I clearly found this more compelling than did those who have commented, above.
I think we did see the effects of PTS: the image of the girl pulled from the rubble was, at least in my mind, quite horrific, yet the men were entirely unfazed. And, to add to the horror, Stan knew that he *should* be feeling something -- he explicitly recognised that he had lost his humanity, that it had been torn away from him by his experiences.
Perhaps I missed something, but I found the repeated references to parapsychology in the outro a bit of a non sequitur. I really enjoy the horror genre, and perhaps not primarily as a form of entertainment but rather because the responses it elicits, I think, provide important and fascinating insights into the human psyche.

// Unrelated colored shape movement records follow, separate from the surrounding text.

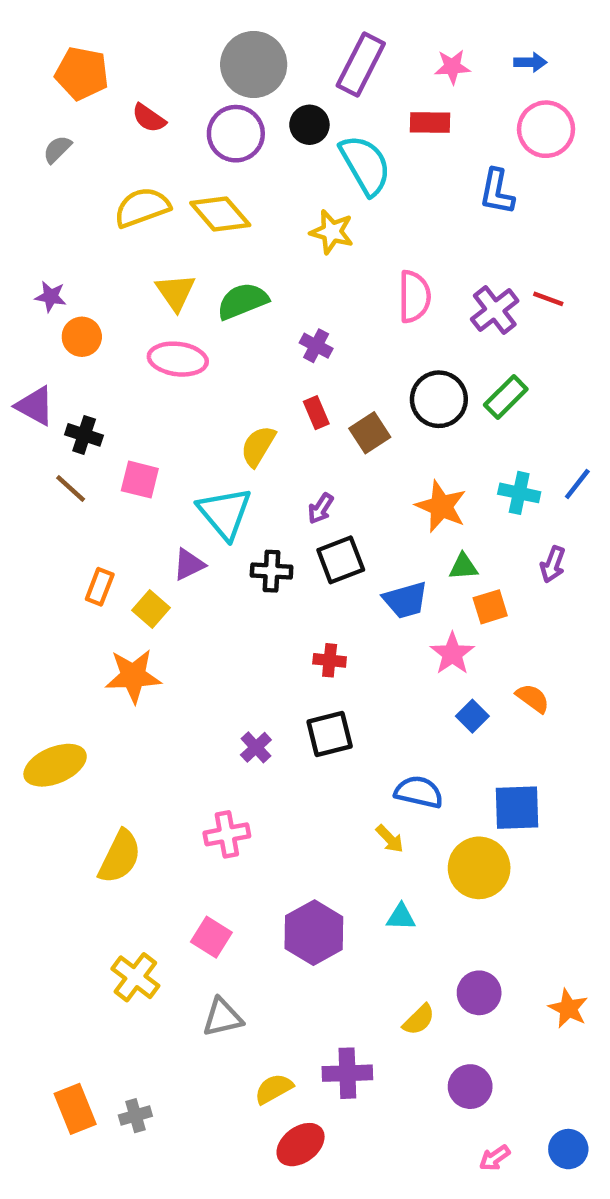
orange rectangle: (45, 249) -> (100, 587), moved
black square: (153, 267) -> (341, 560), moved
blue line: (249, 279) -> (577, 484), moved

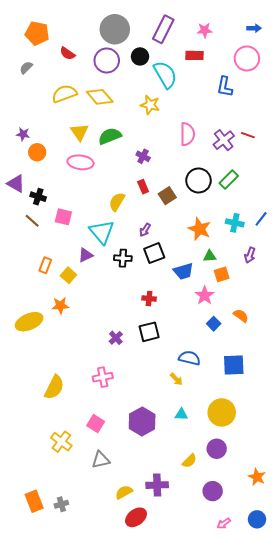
blue arrow: (530, 62) -> (254, 28), moved
orange star: (133, 676) -> (60, 306), size x0.7
yellow ellipse: (55, 765) -> (29, 322), moved
yellow circle: (479, 868) -> (222, 412), moved
orange star: (568, 1008) -> (257, 477), moved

Horror fiction has real value. There is real value in thinking seriously about ghouls and ghosts, in an effort to understand ourselves. Whereas parapsychology -- the pseudoscientific study of ghouls and ghosts -- has zero value, as far as I can see. I do not see parapsychology as the scientific equivalent of horror fiction. Fiction is fiction, science is science, neither claims to do the work of the other. Parapsychology is make-believe masquerading as science, it's a waste of time and resources.
Yes, ghouls and ghosts are worthy of empirical, scientific study, because they are real-world phenomena insofar as they manifest in our minds and our culture. But that falls within the remit of proper, rigorous disciplines like psychology and anthropology: a world away from ESP, astrology and homeopathy.